The input Block Start
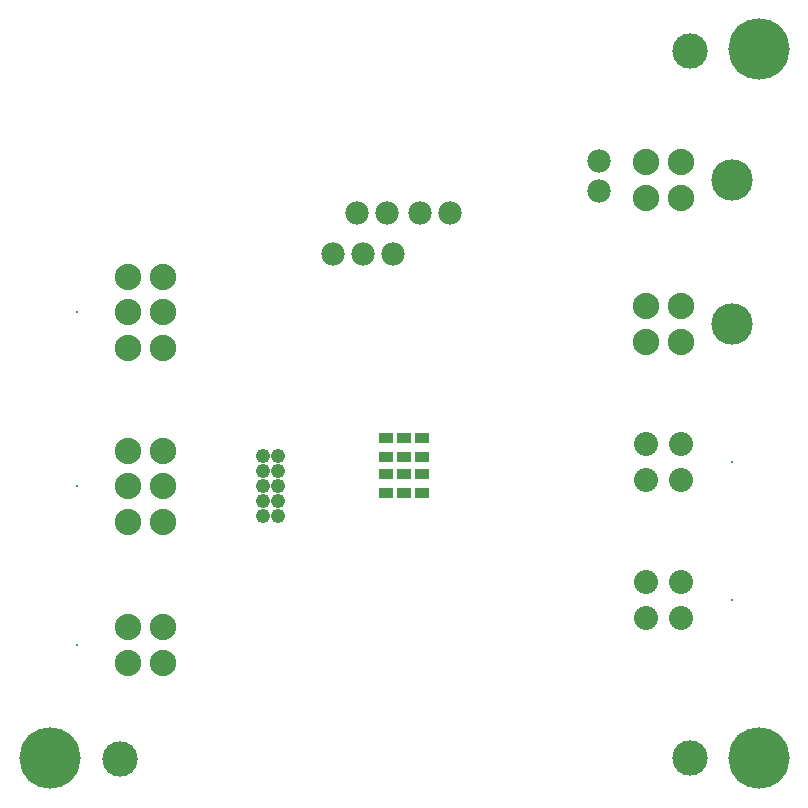
<source format=gbs>
G04*
G04 #@! TF.GenerationSoftware,Altium Limited,Altium Designer,20.1.14 (287)*
G04*
G04 Layer_Color=16711935*
%FSLAX25Y25*%
%MOIN*%
G70*
G04*
G04 #@! TF.SameCoordinates,9EA74FF0-E2A0-47AC-9F38-8029312ED962*
G04*
G04*
G04 #@! TF.FilePolarity,Negative*
G04*
G01*
G75*
%ADD21C,0.11811*%
%ADD22R,0.04800X0.03800*%
%ADD33C,0.08800*%
%ADD34C,0.00800*%
%ADD35C,0.20472*%
%ADD36C,0.04800*%
%ADD37C,0.13811*%
%ADD38C,0.07800*%
%ADD57C,0.08000*%
D21*
X575000Y151500D02*
D03*
Y387000D02*
D03*
X385000Y151000D02*
D03*
D22*
X485500Y258124D02*
D03*
Y251876D02*
D03*
Y239876D02*
D03*
Y246124D02*
D03*
X479500Y258124D02*
D03*
Y251876D02*
D03*
X473500Y258124D02*
D03*
Y251876D02*
D03*
X479500Y239876D02*
D03*
Y246124D02*
D03*
X473500Y239876D02*
D03*
Y246124D02*
D03*
D33*
X387500Y311811D02*
D03*
X399319D02*
D03*
Y300000D02*
D03*
Y288189D02*
D03*
X387500Y300000D02*
D03*
X387500Y288189D02*
D03*
X387500Y230189D02*
D03*
X387500Y242000D02*
D03*
X399319Y230189D02*
D03*
Y242000D02*
D03*
Y253811D02*
D03*
X387500Y253811D02*
D03*
X399319Y194905D02*
D03*
Y183095D02*
D03*
X387500Y194905D02*
D03*
X387500Y183095D02*
D03*
X560181Y338094D02*
D03*
Y349905D02*
D03*
X572000Y338094D02*
D03*
Y349905D02*
D03*
X560181Y290094D02*
D03*
Y301905D02*
D03*
X572000Y290094D02*
D03*
X572000Y301905D02*
D03*
D34*
X370500Y300000D02*
D03*
Y242000D02*
D03*
Y189000D02*
D03*
X589000Y250000D02*
D03*
Y204000D02*
D03*
D35*
X597860Y387610D02*
D03*
Y151390D02*
D03*
X361640D02*
D03*
D36*
X437500Y242000D02*
D03*
X432500D02*
D03*
Y247000D02*
D03*
X437500D02*
D03*
Y252000D02*
D03*
X432500D02*
D03*
Y237000D02*
D03*
X437500D02*
D03*
Y232000D02*
D03*
X432500D02*
D03*
D37*
X589000Y344000D02*
D03*
Y296000D02*
D03*
D38*
X456000Y319500D02*
D03*
X476000D02*
D03*
X466000D02*
D03*
X474000Y333000D02*
D03*
X464000D02*
D03*
X485000D02*
D03*
X495000D02*
D03*
X544500Y350500D02*
D03*
Y340500D02*
D03*
D57*
X560181Y244094D02*
D03*
Y255906D02*
D03*
X572000Y244094D02*
D03*
Y255906D02*
D03*
X560181Y198094D02*
D03*
Y209906D02*
D03*
X572000Y198094D02*
D03*
Y209906D02*
D03*
M02*

</source>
The input Block End
[Aim of the task]: Leave out the pictures and retype every line above exactly.

[Solution below]:
<source format=gbs>
G04*
G04 #@! TF.GenerationSoftware,Altium Limited,Altium Designer,20.1.14 (287)*
G04*
G04 Layer_Color=16711935*
%FSLAX25Y25*%
%MOIN*%
G70*
G04*
G04 #@! TF.SameCoordinates,9EA74FF0-E2A0-47AC-9F38-8029312ED962*
G04*
G04*
G04 #@! TF.FilePolarity,Negative*
G04*
G01*
G75*
%ADD21C,0.11811*%
%ADD22R,0.04800X0.03800*%
%ADD33C,0.08800*%
%ADD34C,0.00800*%
%ADD35C,0.20472*%
%ADD36C,0.04800*%
%ADD37C,0.13811*%
%ADD38C,0.07800*%
%ADD57C,0.08000*%
D21*
X575000Y151500D02*
D03*
Y387000D02*
D03*
X385000Y151000D02*
D03*
D22*
X485500Y258124D02*
D03*
Y251876D02*
D03*
Y239876D02*
D03*
Y246124D02*
D03*
X479500Y258124D02*
D03*
Y251876D02*
D03*
X473500Y258124D02*
D03*
Y251876D02*
D03*
X479500Y239876D02*
D03*
Y246124D02*
D03*
X473500Y239876D02*
D03*
Y246124D02*
D03*
D33*
X387500Y311811D02*
D03*
X399319D02*
D03*
Y300000D02*
D03*
Y288189D02*
D03*
X387500Y300000D02*
D03*
X387500Y288189D02*
D03*
X387500Y230189D02*
D03*
X387500Y242000D02*
D03*
X399319Y230189D02*
D03*
Y242000D02*
D03*
Y253811D02*
D03*
X387500Y253811D02*
D03*
X399319Y194905D02*
D03*
Y183095D02*
D03*
X387500Y194905D02*
D03*
X387500Y183095D02*
D03*
X560181Y338094D02*
D03*
Y349905D02*
D03*
X572000Y338094D02*
D03*
Y349905D02*
D03*
X560181Y290094D02*
D03*
Y301905D02*
D03*
X572000Y290094D02*
D03*
X572000Y301905D02*
D03*
D34*
X370500Y300000D02*
D03*
Y242000D02*
D03*
Y189000D02*
D03*
X589000Y250000D02*
D03*
Y204000D02*
D03*
D35*
X597860Y387610D02*
D03*
Y151390D02*
D03*
X361640D02*
D03*
D36*
X437500Y242000D02*
D03*
X432500D02*
D03*
Y247000D02*
D03*
X437500D02*
D03*
Y252000D02*
D03*
X432500D02*
D03*
Y237000D02*
D03*
X437500D02*
D03*
Y232000D02*
D03*
X432500D02*
D03*
D37*
X589000Y344000D02*
D03*
Y296000D02*
D03*
D38*
X456000Y319500D02*
D03*
X476000D02*
D03*
X466000D02*
D03*
X474000Y333000D02*
D03*
X464000D02*
D03*
X485000D02*
D03*
X495000D02*
D03*
X544500Y350500D02*
D03*
Y340500D02*
D03*
D57*
X560181Y244094D02*
D03*
Y255906D02*
D03*
X572000Y244094D02*
D03*
Y255906D02*
D03*
X560181Y198094D02*
D03*
Y209906D02*
D03*
X572000Y198094D02*
D03*
Y209906D02*
D03*
M02*

</source>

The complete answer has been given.